Integration of new technologies is seen as less of a challenge than it was in the past but IT security concerns are increasing dramatically, according to a review of IT auditing best practice that has also found that risk management of third parties is rising rapidly.
The latest annual ISACA-Protiviti IT Audit Benchmarking Survey found IT security to be the top-of-mind concern amongst IT audit leaders, who are increasingly engaging with executives and courting IT project leaders as they work to increase the visibility of risk management within major IT rollouts.
Getting that visibility remains difficult for many IT audit specialists, with only 55 percent of the 1062 respondents saying they regularly attend audit committee meetings. This was well up over historical figures – in 2012 the figure was just 22 percent – but well behind world leader Asia, where 87 percent of IT audit directors regularly attend audit committee meetings.
These figures reflect the relative profile of IT auditors – whose remit increasingly includes evaluation of and remediation of cybersecurity risk – within the company’s overall business function. And while Oceania businesses were relatively high by world standards – 75 percent of IT audit directors regularly attend audit committee meetings, compared with just 42 percent in North America –even that presence isn’t a guarantee of robust IT risk management.
Indeed, just 25 percent of participating organisations update their IT audit risk assessments once per quarter or more frequently – suggesting that most IT auditing functions are established on a set-and-forget basis that may not reflect the rapidly changing nature of the organisation and its technology.
Involving IT auditors later in the game can come back to bite businesses that may only come to find cybersecurity issues late in the game, or even after systems are deployed.
“Seeing greater involvement by IT audit in significant technology projects is a positive trend, especially considering the dynamic nature of technology and critical risks related to security and privacy,” said Christos Dimitriadis, chair of ISACA’s board of directors and group director of information security for INTRALOT in a statement.
“Having IT audit bring a mindset of risk and control to these projects can be highly advantageous,” he continued. “However, our results show that IT audit is more involved in the post-implementation stages of these projects versus earlier planning and design stages. With a solid foundation of assurance on the front end, organisations can have the confidence they need to be innovative and fast-paced in pursuit of their business goals.”

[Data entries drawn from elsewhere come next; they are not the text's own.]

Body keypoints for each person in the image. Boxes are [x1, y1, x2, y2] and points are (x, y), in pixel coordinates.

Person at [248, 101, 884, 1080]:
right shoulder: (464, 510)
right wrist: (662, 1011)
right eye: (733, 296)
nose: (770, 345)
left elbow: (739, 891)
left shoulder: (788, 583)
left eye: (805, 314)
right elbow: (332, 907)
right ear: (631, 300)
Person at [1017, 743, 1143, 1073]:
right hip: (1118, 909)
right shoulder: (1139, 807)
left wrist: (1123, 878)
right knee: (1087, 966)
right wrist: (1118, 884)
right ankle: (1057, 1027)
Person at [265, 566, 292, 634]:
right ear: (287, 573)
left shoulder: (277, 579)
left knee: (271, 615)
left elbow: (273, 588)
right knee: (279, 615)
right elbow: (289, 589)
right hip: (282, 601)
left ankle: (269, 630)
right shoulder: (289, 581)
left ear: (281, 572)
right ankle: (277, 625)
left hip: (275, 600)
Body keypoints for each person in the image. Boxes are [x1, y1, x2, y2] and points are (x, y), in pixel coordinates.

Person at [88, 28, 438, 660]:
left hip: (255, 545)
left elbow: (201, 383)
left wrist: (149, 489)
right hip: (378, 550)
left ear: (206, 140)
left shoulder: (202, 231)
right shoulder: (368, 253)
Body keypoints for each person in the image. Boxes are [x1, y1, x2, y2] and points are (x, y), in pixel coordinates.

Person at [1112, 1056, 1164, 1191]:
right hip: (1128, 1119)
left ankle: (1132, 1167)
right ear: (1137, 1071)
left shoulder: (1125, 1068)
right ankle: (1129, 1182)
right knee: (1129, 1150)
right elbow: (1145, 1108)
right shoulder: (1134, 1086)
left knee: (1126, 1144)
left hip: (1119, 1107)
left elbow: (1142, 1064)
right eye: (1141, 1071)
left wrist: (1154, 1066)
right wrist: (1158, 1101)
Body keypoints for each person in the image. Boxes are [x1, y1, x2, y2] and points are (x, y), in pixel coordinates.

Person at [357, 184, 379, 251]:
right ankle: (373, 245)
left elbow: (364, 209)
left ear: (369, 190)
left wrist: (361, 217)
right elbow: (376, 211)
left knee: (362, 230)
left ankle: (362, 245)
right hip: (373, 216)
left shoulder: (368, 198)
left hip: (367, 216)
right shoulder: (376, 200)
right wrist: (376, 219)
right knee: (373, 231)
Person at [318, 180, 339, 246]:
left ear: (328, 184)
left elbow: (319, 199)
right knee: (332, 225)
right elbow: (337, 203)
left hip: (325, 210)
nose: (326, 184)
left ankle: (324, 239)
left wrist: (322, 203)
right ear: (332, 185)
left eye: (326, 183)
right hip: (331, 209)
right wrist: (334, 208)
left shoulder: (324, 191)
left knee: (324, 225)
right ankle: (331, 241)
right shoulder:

Building this foundation of assurance is easier said than done, however, since organisations across Australia and the rest of Oceania are moving quickly to establish themselves in areas with clear business benefits and attendant competitive advantage. Some 95 percent of businesses in the Oceania region had implemented an IT system or application in the last three years – well ahead of the response rate in other regions – and there were far more projects focused on improving the customer interface and improving employee collaboration than in Asia or North America.
Oceania businesses were also far less likely than other regions to be implementing infrastructure improvements, and more likely than European or North American companies to be implementing process automation. Oceania companies were also more likely to focus IT auditing efforts on areas such as project governance (53 percent compared with 50 percent in North America and Europe, and 37 percent in Asia) and evaluating the project’s risk management plan (50 percent, against 42 percent in North America and 39 percent in Asia).
These figures reinforce the picture of Australian businesses as being forward-looking and project-focused – although such a progressive outlook is not without its risks.
Indeed, respondents named the biggest risk factor for IT implementation projects as being the frequency of updates to project goals and outcomes. Budgets were also reviewed less than in other geographies, with just 21 percent of Oceania companies monitoring budget expenditure as against 41 percent in Africa, 29 percent in Europe and 22 percent in North America.
“This is also notable,” Dimitriadis said, “because a substantial percentage of IT projects tend to run over budget and behind schedule and fail to achieve the desired objectives. Audit committee members, in particular, are seeking greater assurance around critical IT risks and controls – internal audit and IT audit leaders must be prepared to demonstrate audit coverage of key areas and articulate where the highest risks remain.”
Several Australian organisations have recently led the charge in integrating IT risk management more closely with their development efforts, with companies including Telstra and Optus-affiliated Macquarie Group appointing teams to monitor cybersecurity within their ongoing project work.